Cross-Cutting Concerns Inherited by All 8 Stories

These are non-negotiable shared infrastructure obligations. The Cost-Optimization README enumerates them for the cost lens; this folder inherits the same set, with ML-specific additions:

Concern Why required Applies to
request_id (UUID) on every inference call Distributed tracing, model attribution, incident forensics All 8
Model + classifier version pinning in cache keys Embedding rotation otherwise serves stale vectors silently US-MLE-01, -02, -05, -06
Language stratification in metrics (EN/JP/mixed) Bilingual store; aggregated metrics hide JP regressions All 8
Drift detection (input/label/prediction/concept) Calibration on month-1 traffic breaks at month-6 All 8
Point-in-time correctness in feature store Training-serving skew causes silent quality loss US-MLE-02, -04, -06, -07
Schema versioning on training datasets A column type change retroactively poisons last month's runs All 8
Audit trail on label edits + model promotions Required for regulated-data review and post-incident replay All 8
PII redaction at boundary (before training, embedding, archiving) GDPR / APPI / breach risk; embeddings are quasi-reversible US-MLE-03, -05, -06, -07
ap-northeast-1 residency for JP customer data Data residency contract; cross-region forbidden on customer paths All 8
Region-specific model artifacts (JP, US, EU buckets) Same artifact, separate signed copies; never one bucket serving multi-region All 8

These obligations are owned at the platform level (see deep-dives/02-cross-story-platform-deep-dive.md); per-story implementations conform to the platform contract rather than re-deriving these guarantees.


Kill-Switch Precedence

When multiple safety mechanisms fire simultaneously, this is the precedence order across all 8 stories:

  1. global_ml_freeze=true (set by Incident Commander during SEV-2/1) — every model is pinned to its last known good registry version. New deployments blocked. Drift triggers ignored.
  2. Per-model *_promotion_enabled=false — promotion gates frozen for that one model; existing prod model continues; safe-by-default.
  3. Per-technique flags within a story (e.g., embedding_adapter_blue_green_enabled within US-MLE-05) — finest granularity, honored last.
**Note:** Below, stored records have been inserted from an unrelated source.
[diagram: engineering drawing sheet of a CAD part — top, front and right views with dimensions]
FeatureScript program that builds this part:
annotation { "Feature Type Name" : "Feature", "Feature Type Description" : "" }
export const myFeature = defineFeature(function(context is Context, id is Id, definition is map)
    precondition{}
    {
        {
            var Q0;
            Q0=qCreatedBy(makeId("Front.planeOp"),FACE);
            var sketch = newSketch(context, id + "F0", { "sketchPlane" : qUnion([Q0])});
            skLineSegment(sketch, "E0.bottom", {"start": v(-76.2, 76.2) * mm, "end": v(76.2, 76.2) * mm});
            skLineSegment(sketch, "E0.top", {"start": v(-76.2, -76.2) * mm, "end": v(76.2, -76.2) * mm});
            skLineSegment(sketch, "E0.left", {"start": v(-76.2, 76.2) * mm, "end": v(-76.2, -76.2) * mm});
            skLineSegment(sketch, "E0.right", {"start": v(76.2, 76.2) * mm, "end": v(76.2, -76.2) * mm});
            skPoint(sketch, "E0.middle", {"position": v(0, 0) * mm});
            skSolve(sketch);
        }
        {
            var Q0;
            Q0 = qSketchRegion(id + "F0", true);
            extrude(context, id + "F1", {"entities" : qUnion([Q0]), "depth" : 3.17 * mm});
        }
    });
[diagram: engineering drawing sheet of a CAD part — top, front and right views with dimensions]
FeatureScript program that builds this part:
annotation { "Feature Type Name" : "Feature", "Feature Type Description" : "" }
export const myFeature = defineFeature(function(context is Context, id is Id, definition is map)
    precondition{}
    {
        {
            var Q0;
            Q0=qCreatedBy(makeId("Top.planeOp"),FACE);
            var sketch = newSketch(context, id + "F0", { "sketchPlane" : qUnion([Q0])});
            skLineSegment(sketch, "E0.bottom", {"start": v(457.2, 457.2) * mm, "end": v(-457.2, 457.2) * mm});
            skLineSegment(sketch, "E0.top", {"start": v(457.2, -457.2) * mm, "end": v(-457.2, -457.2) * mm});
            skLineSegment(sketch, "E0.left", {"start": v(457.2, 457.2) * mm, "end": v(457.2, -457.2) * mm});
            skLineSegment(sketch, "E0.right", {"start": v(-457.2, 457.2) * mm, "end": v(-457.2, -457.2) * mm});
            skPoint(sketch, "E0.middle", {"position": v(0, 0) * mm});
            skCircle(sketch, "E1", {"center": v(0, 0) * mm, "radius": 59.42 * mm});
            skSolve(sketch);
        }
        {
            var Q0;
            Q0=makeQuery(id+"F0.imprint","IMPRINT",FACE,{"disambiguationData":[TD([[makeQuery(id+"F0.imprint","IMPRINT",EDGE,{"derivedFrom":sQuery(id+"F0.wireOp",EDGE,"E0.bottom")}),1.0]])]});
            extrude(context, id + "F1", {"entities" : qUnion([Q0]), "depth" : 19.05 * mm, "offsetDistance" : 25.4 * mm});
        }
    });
Default value when SSM is unreachable: safe-by-default per flagglobal_ml_freeze defaults to false (do not freeze on missing signal); *_promotion_enabled defaults to false (revert to last known good, never promote unverified path).


Shared Infrastructure (the Distributed-Monolith Risk)

Six stories (US-MLE-01, -02, -03, -05, -06, -07) read from the same feature store. Five stories (US-MLE-01, -02, -03, -06, -08) write to the same model registry. Three stories (US-MLE-02, -05, -06) read the same embedding namespace. The Cost-Optimization README flagged the analogous Redis SPOF; this folder's analogue is:

  • Feature Store SPOF mitigated by per-story namespace isolation, point-in-time read snapshots, and read-replica fallback to last-good Iceberg manifest.
  • Model Registry SPOF mitigated by registry replication across regions and by per-story registry contracts that fail closed (consumer pins to last-good model artifact if registry is unreachable).
  • Embedding namespace SPOF mitigated by versioned blue/green indexes — readers can fall back to the previous green index if the new blue is corrupted.

Reviewer Sign-Off Status

Lens Sign-off Outstanding
ML Scientist Conditional Per-story slice analysis (intent x language x cohort) before promotion
Principal Architect Conditional Cross-story platform contracts in place (deep-dives/02)
SRE / On-call Conditional Runbooks in US-MLE-02, -05, -06; SEV thresholds calibrated
Data Engineering Conditional Iceberg snapshot expiration policy; PIT correctness audit
Application Security / Privacy Conditional Embedding redaction, JP residency on US-MLE-03, -05, -06, -07
FinOps Conditional Per-story training $/run + serving $/1k-inferences within budget

Per-story details are in each file's "Multi-Reviewer Validation Findings & Resolutions" section.